# [Your task]
Find how many lines in the material below contain the word "Callington" and give only that number.
Input data START
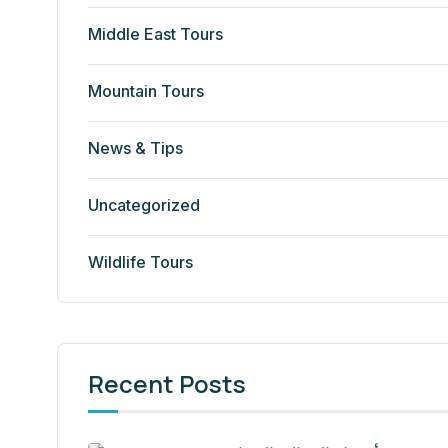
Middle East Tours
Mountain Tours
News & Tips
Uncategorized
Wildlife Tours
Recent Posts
Input data END
Input data START
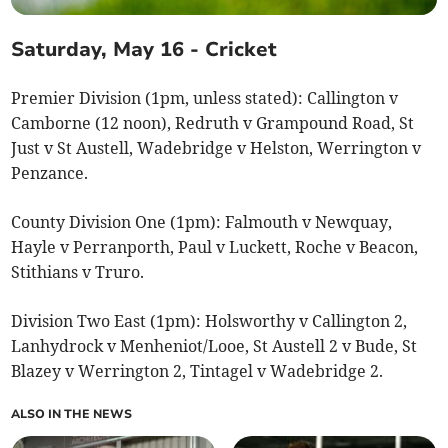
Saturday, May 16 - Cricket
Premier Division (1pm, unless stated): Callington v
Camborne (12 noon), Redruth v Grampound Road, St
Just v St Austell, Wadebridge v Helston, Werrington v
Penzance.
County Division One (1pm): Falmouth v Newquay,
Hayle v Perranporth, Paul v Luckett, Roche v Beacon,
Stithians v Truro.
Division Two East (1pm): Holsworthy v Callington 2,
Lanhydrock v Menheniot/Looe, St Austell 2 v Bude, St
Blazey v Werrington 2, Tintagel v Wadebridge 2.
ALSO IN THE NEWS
Input data END
# [Written reply]
2